抗菌薬適正使用支援における教育の役割

2020.06.30

The role of education in antimicrobial stewardship
J. Satterfield*, A.R. Miesner, K.M. Percival
*University of Iowa College of Pharmacy, USA
Journal of Hospital Infection (2020) 105, 130-141


医療機関において抗菌薬適正使用支援プログラム(ASP)の役割が拡大している。ASP 介入には教育的要素がしばしば含まれるが、現行のガイドラインでは、教育的介入は単独で使用すべきではなく、他の管理介入を支援するために使用すべきであると勧めている。

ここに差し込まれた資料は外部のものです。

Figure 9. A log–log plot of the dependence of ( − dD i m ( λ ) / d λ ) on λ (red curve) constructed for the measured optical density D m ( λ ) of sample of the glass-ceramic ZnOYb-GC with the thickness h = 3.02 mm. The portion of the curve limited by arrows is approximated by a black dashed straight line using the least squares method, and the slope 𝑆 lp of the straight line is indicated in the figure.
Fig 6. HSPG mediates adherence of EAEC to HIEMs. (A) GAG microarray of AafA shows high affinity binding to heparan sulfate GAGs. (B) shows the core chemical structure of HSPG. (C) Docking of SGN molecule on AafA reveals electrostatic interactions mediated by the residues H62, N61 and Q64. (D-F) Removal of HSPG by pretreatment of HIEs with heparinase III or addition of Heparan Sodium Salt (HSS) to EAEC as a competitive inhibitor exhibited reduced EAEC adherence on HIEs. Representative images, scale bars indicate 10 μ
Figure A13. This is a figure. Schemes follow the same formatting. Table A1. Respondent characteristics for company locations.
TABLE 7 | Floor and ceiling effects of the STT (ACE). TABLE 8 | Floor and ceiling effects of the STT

教育的介入は処方者(一般医が多い)に向けて実施されることがもっとも多く、他の医療従事者に向けて(薬剤師、看護師、あるいは適正使用支援チームのメンバーにおいても)教育を提供する研究は少ない。教育的介入の実施頻度はもっとも高いが、単独ではなく、早期モニタリングとフィードバックなどの管理介入が同時に行われる。このような対策は、処方行動に良い影響を及ぼすようであるが、教育の効果を他の介入から離すことはできない。一般的な教育方法には、1 回限りのセミナー、オンラインでの e ラーニングモジュールなどがあるが、ソーシャル・メディア・プラットフォーム、教育的なビデオゲーム、問題解決型学習モジュールなどユニークな対策も採用されている。患者に対する教育は、院内処方者の教育および処方に影響を及ぼす地域密着型のより広範な取り組みと連動して行われることが多い。このような患者教育を評価する研究では、受動的な教育用小冊子がよく用いられ、上気道感染症の適切な治療に主眼が置かれることがもっとも多い。教育的介入は、ASP のその他の介入に不可欠な要素であると考えられるが、地域の公衆衛生介入の枠外で、単独の介入として使用を支持するエビデンスは不足している。今後の研究では、ASP 活動における教育のより広範な役割を明らかにするために、処方者以外への教育および上気道感染症以外の病態も対象とした教育的介入の有効性について重点的に取り組むべきである。
サマリー原文(英語)はこちら
監訳者コメント
感染症診療における抗菌薬の適正使用は、予防的抗菌薬処方・経験的治療・臓器や検出病原菌の種類や薬剤感受性情報に基づく抗菌薬療法選択など多岐にわたる。そのため、短時間の教育で賄える教育プログラムには限界があり、適正使用支援プログラムの必要性がでてくる。